In order to discontinue annoying, it appears that the Plaintiff’s seal is necessary because the shares are in the name of the Plaintiff.

C) In light of the following circumstances revealed in the above facts, the Plaintiff is registered as a next shareholder of the delinquent corporation upon the request of Kim E-E, which was actually owned by the delinquent corporation.

It is reasonable to see that the Plaintiff, as seen above, was an oligopolistic shareholder who is merely a shareholder at the time when the liability for tax payment was established, and thus, the instant disposition should be revoked on a different premise. The Plaintiff’s disposition should be revoked on a different premise.

(1) The fact that the substantial representative of the defaulted corporation is KimE in the process of the tax investigation and the lawsuit seeking revocation of the tax disposition was revealed, and that the sales and purchase transaction of the defaulted corporation was processed. This is supported by the Plaintiff’s assertion that the KimE, the representative director of theCCD, was a delinquent corporation that did not have any substance for the purpose of tax evasion, and that the Plaintiff worked as the employee ofCCDC and lent the name of the representative and the shareholder upon the request of the KimE.

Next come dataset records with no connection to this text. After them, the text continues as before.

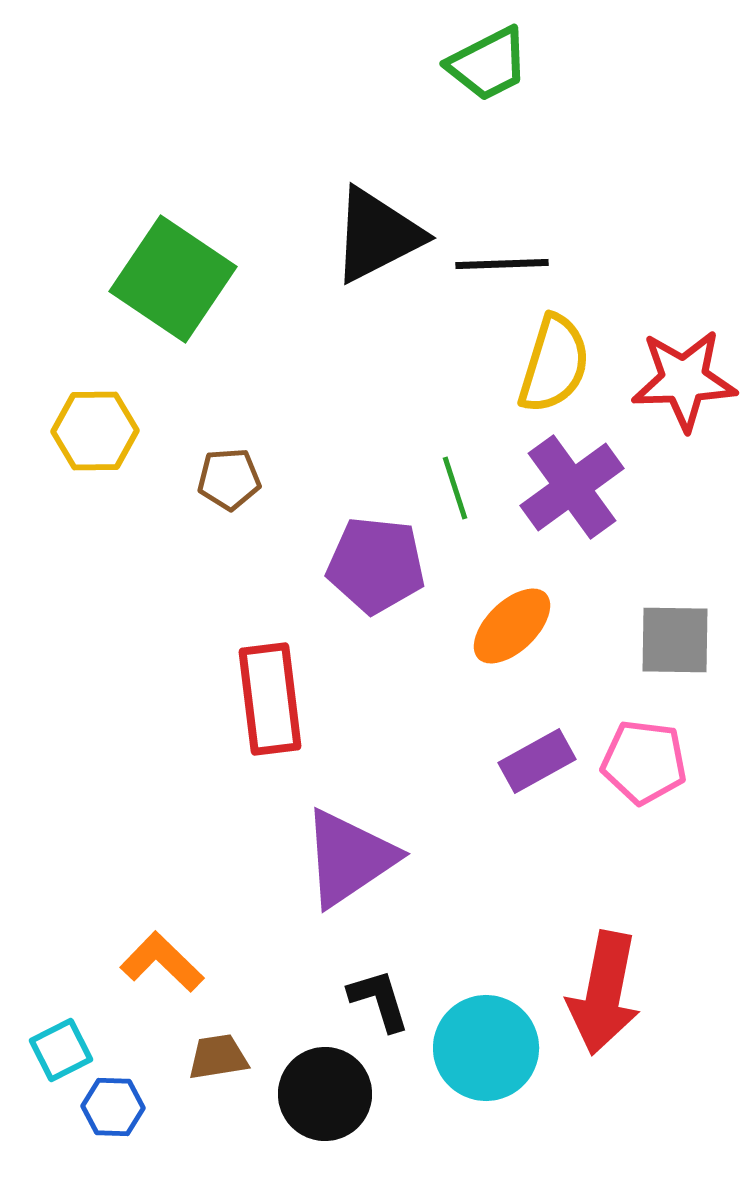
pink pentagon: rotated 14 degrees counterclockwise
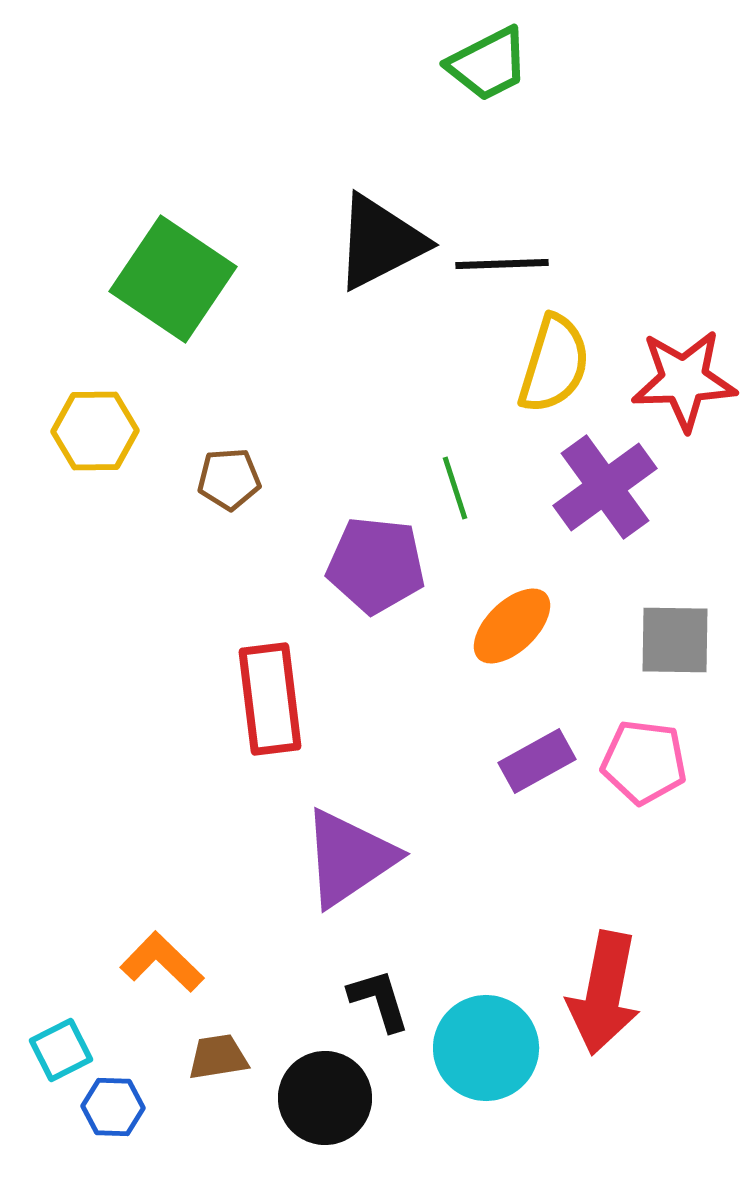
black triangle: moved 3 px right, 7 px down
purple cross: moved 33 px right
black circle: moved 4 px down
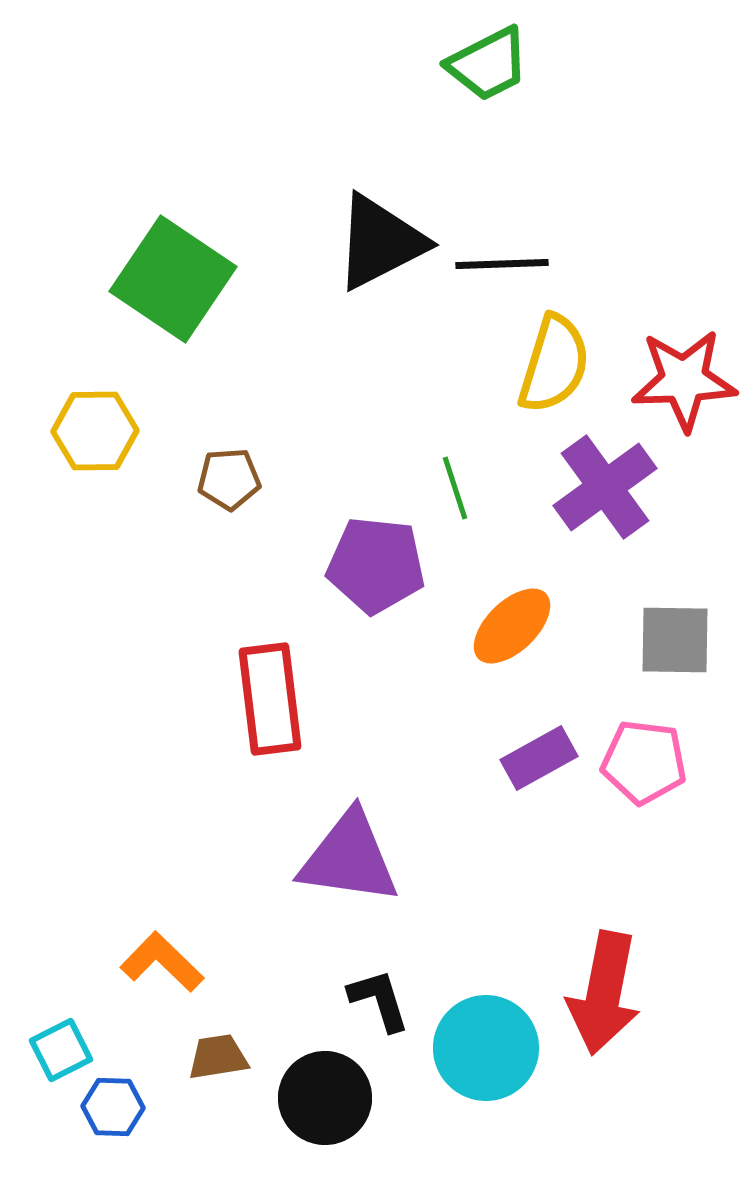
purple rectangle: moved 2 px right, 3 px up
purple triangle: rotated 42 degrees clockwise
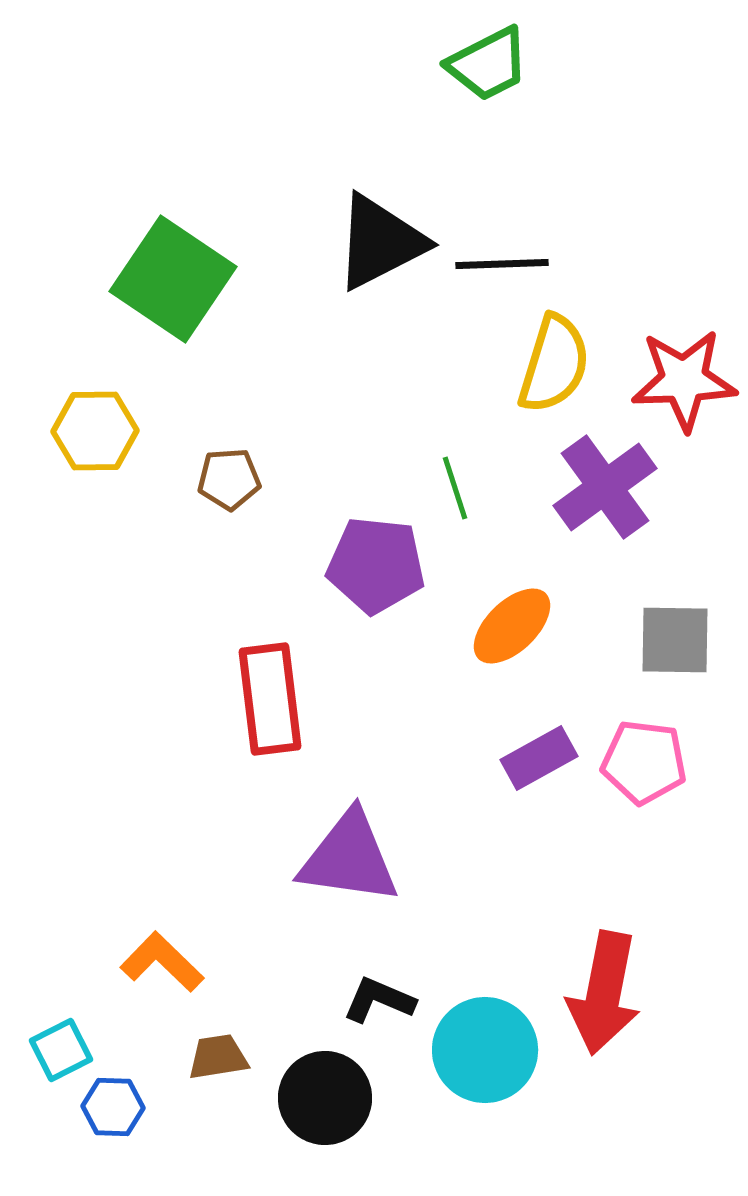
black L-shape: rotated 50 degrees counterclockwise
cyan circle: moved 1 px left, 2 px down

(2) The Plaintiff’s capital was paid at the Plaintiff’s account at the time of the incorporation of the defaulted corporation, but the above amount was deposited fromCCDC to the Plaintiff’s account and withdrawn again within a short period. Therefore, it cannot be deemed that the Plaintiff actually paid

(3) From June 1, 2012 to December 31, 2012, the Plaintiff received benefits of KRW 16,100,000 from a delinquent corporation, which was registered as a representative on the corporate register of the delinquent corporation, and it is recognized that the Plaintiff performed the duty of removal on the store in Busan under the direction of KimE. However, in light of the fact that the Plaintiff received only 2,000,000 won as other employees, just as other employees, and that the difference between the processed sales and the processed sales of the delinquent corporation was withdrawn as provisional payments, and flow over to KimE, it is difficult to view that the Plaintiff is a substantial owner of the delinquent corporation.

3. Conclusion

Thus, the plaintiff's claim of this case is justified and accepted.